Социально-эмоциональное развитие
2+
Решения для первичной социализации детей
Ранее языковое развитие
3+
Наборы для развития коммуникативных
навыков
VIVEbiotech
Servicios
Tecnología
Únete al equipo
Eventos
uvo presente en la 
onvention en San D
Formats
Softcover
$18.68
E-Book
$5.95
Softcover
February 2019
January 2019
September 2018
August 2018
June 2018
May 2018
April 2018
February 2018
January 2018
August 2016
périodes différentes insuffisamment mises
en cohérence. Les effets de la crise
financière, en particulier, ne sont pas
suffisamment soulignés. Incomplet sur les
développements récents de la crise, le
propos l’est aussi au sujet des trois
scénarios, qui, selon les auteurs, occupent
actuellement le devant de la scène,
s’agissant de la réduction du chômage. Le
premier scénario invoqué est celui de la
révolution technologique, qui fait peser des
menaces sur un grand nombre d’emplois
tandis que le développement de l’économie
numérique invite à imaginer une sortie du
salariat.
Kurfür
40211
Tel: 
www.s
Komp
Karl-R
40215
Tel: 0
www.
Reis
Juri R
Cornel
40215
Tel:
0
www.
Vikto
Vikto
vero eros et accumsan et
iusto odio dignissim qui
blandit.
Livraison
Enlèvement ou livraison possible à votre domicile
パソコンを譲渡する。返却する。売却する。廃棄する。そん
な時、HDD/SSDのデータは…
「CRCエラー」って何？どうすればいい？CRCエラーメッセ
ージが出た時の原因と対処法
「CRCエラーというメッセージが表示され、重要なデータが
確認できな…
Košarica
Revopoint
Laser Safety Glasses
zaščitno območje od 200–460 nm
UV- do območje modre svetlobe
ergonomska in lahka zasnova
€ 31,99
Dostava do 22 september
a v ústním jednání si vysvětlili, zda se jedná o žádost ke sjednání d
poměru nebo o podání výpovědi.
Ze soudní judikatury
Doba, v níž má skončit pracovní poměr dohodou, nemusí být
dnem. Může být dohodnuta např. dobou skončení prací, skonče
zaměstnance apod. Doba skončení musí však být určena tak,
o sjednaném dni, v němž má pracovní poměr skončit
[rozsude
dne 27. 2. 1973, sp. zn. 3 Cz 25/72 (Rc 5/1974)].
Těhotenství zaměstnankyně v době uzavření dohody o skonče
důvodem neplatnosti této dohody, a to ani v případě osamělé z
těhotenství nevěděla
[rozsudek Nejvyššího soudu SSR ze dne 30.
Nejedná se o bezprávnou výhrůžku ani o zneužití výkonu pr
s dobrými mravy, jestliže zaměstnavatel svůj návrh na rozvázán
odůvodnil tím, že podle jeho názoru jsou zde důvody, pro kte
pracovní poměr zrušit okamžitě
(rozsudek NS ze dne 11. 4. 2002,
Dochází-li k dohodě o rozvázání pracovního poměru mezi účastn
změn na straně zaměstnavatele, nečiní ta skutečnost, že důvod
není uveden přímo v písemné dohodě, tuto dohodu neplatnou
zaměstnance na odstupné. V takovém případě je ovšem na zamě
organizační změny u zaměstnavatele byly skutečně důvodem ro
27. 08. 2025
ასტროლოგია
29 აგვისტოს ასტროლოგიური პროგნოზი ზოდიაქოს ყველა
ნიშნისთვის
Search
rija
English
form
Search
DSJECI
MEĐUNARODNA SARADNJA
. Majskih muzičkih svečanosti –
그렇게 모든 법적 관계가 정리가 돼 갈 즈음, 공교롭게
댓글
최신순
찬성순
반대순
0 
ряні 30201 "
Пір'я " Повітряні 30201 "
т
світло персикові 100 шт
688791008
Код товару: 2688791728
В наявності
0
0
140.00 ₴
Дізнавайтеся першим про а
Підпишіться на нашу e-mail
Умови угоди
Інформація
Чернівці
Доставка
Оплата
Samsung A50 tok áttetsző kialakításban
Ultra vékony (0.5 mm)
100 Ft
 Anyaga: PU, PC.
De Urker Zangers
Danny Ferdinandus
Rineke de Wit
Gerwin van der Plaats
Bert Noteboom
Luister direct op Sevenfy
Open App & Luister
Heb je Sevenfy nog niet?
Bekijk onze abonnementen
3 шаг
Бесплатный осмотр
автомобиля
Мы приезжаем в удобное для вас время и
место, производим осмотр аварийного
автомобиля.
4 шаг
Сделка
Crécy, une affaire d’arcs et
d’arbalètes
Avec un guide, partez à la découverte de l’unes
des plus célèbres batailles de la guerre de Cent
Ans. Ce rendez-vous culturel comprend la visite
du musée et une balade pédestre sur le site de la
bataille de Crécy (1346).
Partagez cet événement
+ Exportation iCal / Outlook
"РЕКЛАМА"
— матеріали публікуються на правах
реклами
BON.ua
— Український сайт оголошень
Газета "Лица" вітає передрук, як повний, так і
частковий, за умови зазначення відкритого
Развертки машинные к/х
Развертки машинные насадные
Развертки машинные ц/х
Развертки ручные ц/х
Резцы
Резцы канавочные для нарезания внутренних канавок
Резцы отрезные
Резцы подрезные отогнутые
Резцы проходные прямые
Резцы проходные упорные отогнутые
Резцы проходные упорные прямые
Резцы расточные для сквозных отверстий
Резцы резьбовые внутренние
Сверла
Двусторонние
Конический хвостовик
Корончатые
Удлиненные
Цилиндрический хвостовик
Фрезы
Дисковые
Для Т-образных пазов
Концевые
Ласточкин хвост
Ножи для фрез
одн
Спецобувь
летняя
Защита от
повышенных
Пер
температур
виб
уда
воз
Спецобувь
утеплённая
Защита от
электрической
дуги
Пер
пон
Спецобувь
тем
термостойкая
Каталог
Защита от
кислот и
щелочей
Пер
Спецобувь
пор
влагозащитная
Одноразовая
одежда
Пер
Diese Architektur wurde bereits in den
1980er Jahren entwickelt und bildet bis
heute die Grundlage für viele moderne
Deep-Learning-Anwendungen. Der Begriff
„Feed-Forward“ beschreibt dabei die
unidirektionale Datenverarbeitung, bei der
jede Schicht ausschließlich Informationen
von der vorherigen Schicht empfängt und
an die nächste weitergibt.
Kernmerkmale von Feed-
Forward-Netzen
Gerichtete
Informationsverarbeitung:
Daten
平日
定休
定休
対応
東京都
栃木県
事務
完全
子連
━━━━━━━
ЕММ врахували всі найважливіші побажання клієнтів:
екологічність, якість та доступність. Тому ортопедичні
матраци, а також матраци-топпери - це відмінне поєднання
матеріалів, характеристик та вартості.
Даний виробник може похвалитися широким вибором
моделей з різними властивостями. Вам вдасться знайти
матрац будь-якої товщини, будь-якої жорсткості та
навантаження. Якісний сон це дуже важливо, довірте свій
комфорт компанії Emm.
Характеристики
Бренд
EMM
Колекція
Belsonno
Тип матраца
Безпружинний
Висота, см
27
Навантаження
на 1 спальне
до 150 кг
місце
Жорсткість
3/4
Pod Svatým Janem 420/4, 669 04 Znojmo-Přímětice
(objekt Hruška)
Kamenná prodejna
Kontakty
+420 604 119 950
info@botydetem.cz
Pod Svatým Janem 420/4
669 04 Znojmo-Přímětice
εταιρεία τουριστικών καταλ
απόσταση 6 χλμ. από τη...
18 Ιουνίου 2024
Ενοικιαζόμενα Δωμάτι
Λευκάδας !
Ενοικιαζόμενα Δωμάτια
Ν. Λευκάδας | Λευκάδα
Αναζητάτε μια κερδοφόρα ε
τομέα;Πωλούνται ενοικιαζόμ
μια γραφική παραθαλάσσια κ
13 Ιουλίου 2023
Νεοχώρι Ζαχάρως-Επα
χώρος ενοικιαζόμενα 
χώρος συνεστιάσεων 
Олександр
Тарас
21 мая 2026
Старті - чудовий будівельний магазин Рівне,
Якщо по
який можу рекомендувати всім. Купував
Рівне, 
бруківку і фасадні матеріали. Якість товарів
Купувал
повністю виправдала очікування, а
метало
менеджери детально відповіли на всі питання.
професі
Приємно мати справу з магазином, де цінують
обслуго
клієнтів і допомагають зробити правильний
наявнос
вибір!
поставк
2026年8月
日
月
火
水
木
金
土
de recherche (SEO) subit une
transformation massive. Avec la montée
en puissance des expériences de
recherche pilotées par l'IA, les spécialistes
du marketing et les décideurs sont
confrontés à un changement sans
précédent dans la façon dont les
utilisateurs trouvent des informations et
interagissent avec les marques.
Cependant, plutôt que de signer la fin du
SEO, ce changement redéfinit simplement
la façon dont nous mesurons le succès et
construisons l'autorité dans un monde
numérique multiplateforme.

• YOUR OBJECTIVE
Pick out every line in the data above that contains the string "Přímětice" and copy each of those lines in full.

• SOLUTION TO THIS EXERCISE
Pod Svatým Janem 420/4, 669 04 Znojmo-Přímětice
669 04 Znojmo-Přímětice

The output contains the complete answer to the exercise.